HC Deb 25 April 1989 vol 151 cc797-9
10. Mr. David Nicholson

To ask the Secretary of State for Health whether he has any plans to privatise the National Health Service.

Mr. Kenneth Clarke

No, Sir, and I never have had any such plans.

Mr. Nicholson

Will my right hon. and learned Friend sanction a modest amount of public expenditure to enable a special courier to take, by motorcycle, a copy of this exchange to BMA house, Tavistock square, because the BMA may not be aware of that fact? Is it not highly regrettable that those who are in a position to know the truth should seek so fundamentally to mislead their patients and our constituents?

Mr. Clarke

I agree with that, but I do not think that the BMA believes that we have any intention of privatising the NHS, or that we ever had any such intention.
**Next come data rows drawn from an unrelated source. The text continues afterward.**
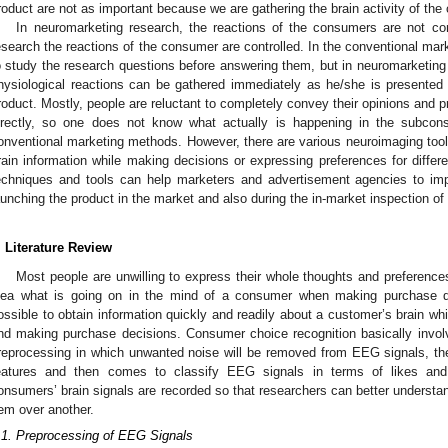
roduct are not as important because we are gathering the brain activity of th
In neuromarketing research, the reactions of the consumers are not con
esearch the reactions of the consumer are controlled. In the conventional mark
o study the research questions before answering them, but in neuromarketing 
hysiological reactions can be gathered immediately as he/she is presented
roduct. Mostly, people are reluctant to completely convey their opinions and
irectly, so one does not know what actually is happening in the subco
onventional marketing methods. However, there are various neuroimaging too
rain information while making decisions or expressing preferences for differe
echniques and tools can help marketers and advertisement agencies to im
aunching the product in the market and also during the in-market inspection o
. Literature Review
Most people are unwilling to express their whole thoughts and preferenc
dea what is going on in the mind of a consumer when making purchase d
ossible to obtain information quickly and readily about a customer’s brain whi
nd making purchase decisions. Consumer choice recognition basically involv
reprocessing in which unwanted noise will be removed from EEG signals, the
eatures and then comes to classify EEG signals in terms of likes and 
onsumers’ brain signals are recorded so that researchers can better under
tem over another.
.1. Preprocessing of EEG Signals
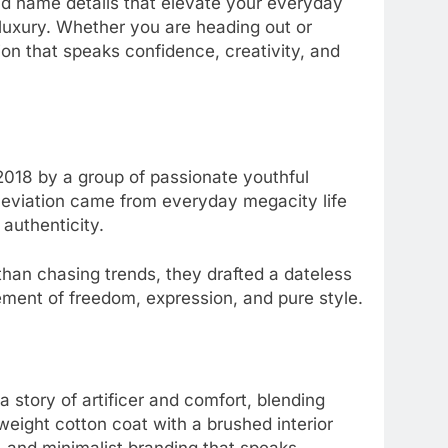
 and name details that elevate your everyday
luxury. Whether you are heading out or
on that speaks confidence, creativity, and
 2018 by a group of passionate youthful
alleviation came from everyday megacity life
s authenticity.
 than chasing trends, they drafted a dateless
ement of freedom, expression, and pure style.
 a story of artificer and comfort, blending
eight cotton coat with a brushed interior
d, and minimalist branding that speaks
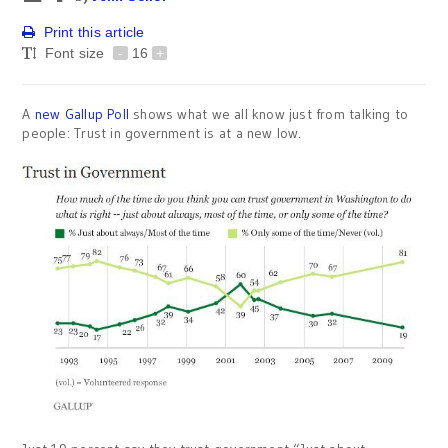
Print this article
Font size
-
16
+
A
new Gallup Poll
shows what we all know just from talking to
people: Trust in government is at a new low.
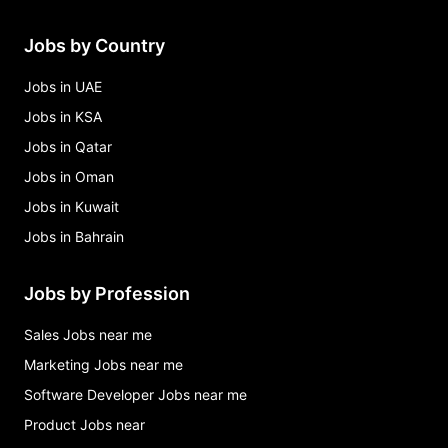
Jobs by Country
Jobs in UAE
Jobs in KSA
Jobs in Qatar
Jobs in Oman
Jobs in Kuwait
Jobs in Bahrain
Jobs by Profession
Sales Jobs near me
Marketing Jobs near me
Software Developer Jobs near me
Product Jobs near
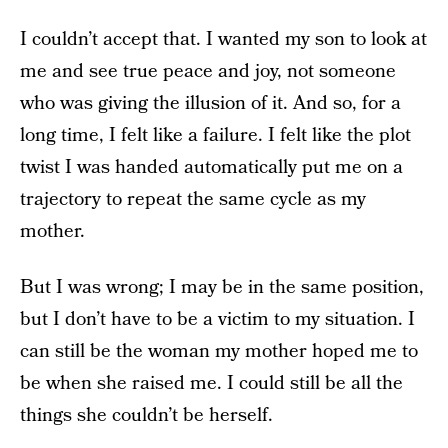
I couldn’t accept that. I wanted my son to look at
me and see true peace and joy, not someone
who was giving the illusion of it. And so, for a
long time, I felt like a failure. I felt like the plot
twist I was handed automatically put me on a
trajectory to repeat the same cycle as my
mother.
But I was wrong; I may be in the same position,
but I don’t have to be a victim to my situation. I
can still be the woman my mother hoped me to
be when she raised me. I could still be all the
things she couldn’t be herself.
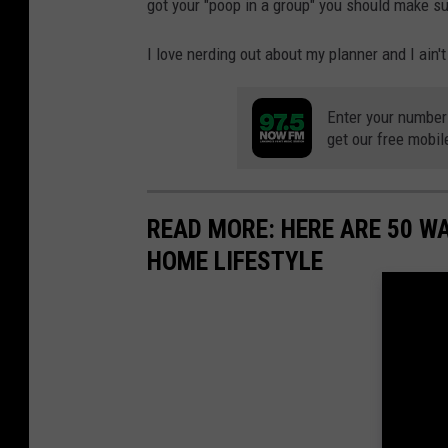
got your "poop in a group" you should make su
I love nerding out about my planner and I ain't
Enter your number
get our free mobil
READ MORE: HERE ARE 50 
HOME LIFESTYLE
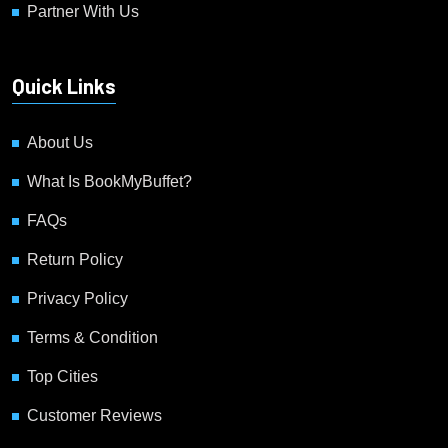
Partner With Us
Quick Links
About Us
What Is BookMyBuffet?
FAQs
Return Policy
Privacy Policy
Terms & Condition
Top Cities
Customer Reviews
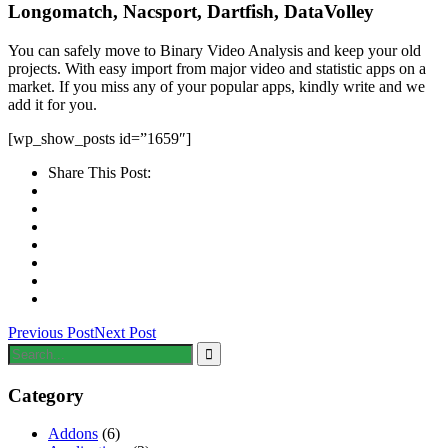
Longomatch, Nacsport, Dartfish, DataVolley
You can safely move to Binary Video Analysis and keep your old
projects. With easy import from major video and statistic apps on a
market. If you miss any of your popular apps, kindly write and we
add it for you.
[wp_show_posts id=”1659″]
Share This Post:
Previous Post
Next Post
Category
Addons
(6)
I think that the courier should be diverted to Walworth road. As we have seen this afternoon, the Labour party has no particular contribution to make at this stage to the evolution of the review or the doctors' contract. It is continuing to fight a totally bogus battle against a proposition that only the Labour party believes was ever made.

Mr. Campbell-Savours

Has the Secretary of State seen a copy of the report that I am holding in my hand from the General Audit Office in America—the American National Accounting Office—to the House of Representatives? It deals with private health care in America, roundly condemns the principle of fixed budgets and says that they lead to a reduction in health care. Will he send a copy of the report to every Member of the House before the next debate on these matters so that we can learn the truth from the experience of general practitioners in the United States of America?

Mr. Clarke

I believe that the British health care system is superior to that in the USA. There are centres of excellence in the United States where extremely high standards of medical care are achieved. There are also centres of excellence where extremely high standards of management and use of resources exist. We could learn from that experience. However, my White Paper proposals have nothing whatever to do with taking the National Health Service in the American direction. We remain firmly committed to the principles upon which the National Health Service is based.

Mr. Nicholas Bennett

Given that there are wide differences in cost between different hospitals for the same operation, and that waiting lists vary so greatly, has my right hon. and learned Friend received from the BMA—or, indeed, from the Labour party—any suggestion as to how this matter might be dealt with? Is not the Labour party's only vision of the future of the NHS one that is safe for COHSE and NUPE?

Mr. Clarke

My hon. Friend touches on one of the important problems in the National Health Service, and given that there are these apparently inexplicable differences in performance from place to place, it must be a worthwhile objective to so organise the Health Service that we raise standards everywhere to the high level achieved in some places now. I have most certainly received no proposals from the Labour party on that or on any other subject relating to the review. I look forward to receiving constructive proposals from the BMA which address the main point of how to raise standards everywhere for the benefit of patients.

Mr. Robin Cook

Has the Secretary of State read his own White paper? Is he not aware that it is dripping with commitments to privatisation? Will he put the record straight and confirm that GPs with practice budgets will be expected to use NHS money to buy private treatment? Will he confirm that opt-out hospitals will be expected to use NHS facilities to bid for private patients? Will he further confirm that today's Finance Bill contains a cash subsidy to private medicine? Does it not speak volumes for this Government's lack of commitment to a public Health Service that the very first proposal from the White Paper to be brought before the House is a straight cash hand-out to private medicine?

Mr. Clarke

The right hon. Gentleman has impaled himself on a hook by making such an allegation about privatisation, and he can find no factual basis in the White Paper or anywhere else to justify it. What he is describing are proposals which ensure that patients and GPs have the maximum choice to use National Health Service money to get the best quality service where they can find it, and provided as quickly as possible. That cannot be described as privatisation. It is using the taxpayers' money to the best advantage of the patient, and it is absurd to claim that we should exclude doctors and patients from high-quality operations provided quickly because we are using excess private sector capacity at a low cost. That is an enhancement of the service and no kind of privatisation at all.

Mr. Robert B. Jones

My right hon. and learned Friend's answer will be regarded as what it is—clear and the truth. Would it not have been better if the BMA had kept to the truth instead of launching an outrageous campaign to frighten little old ladies and other poor pensioners?

Mr. Clarke

I certainly would welcome it if the BMA withdrew its untruthful leaflet and substituted one which tried to make constructive proposals on the contract. I certainly hope that all doctors will forbear from making untruthful allegations to elderly and vulnerable patients, so causing them needless alarm. The contract seeks to enhance services to elderly people and I trust that doctors will acknowledge that and seek to build on it.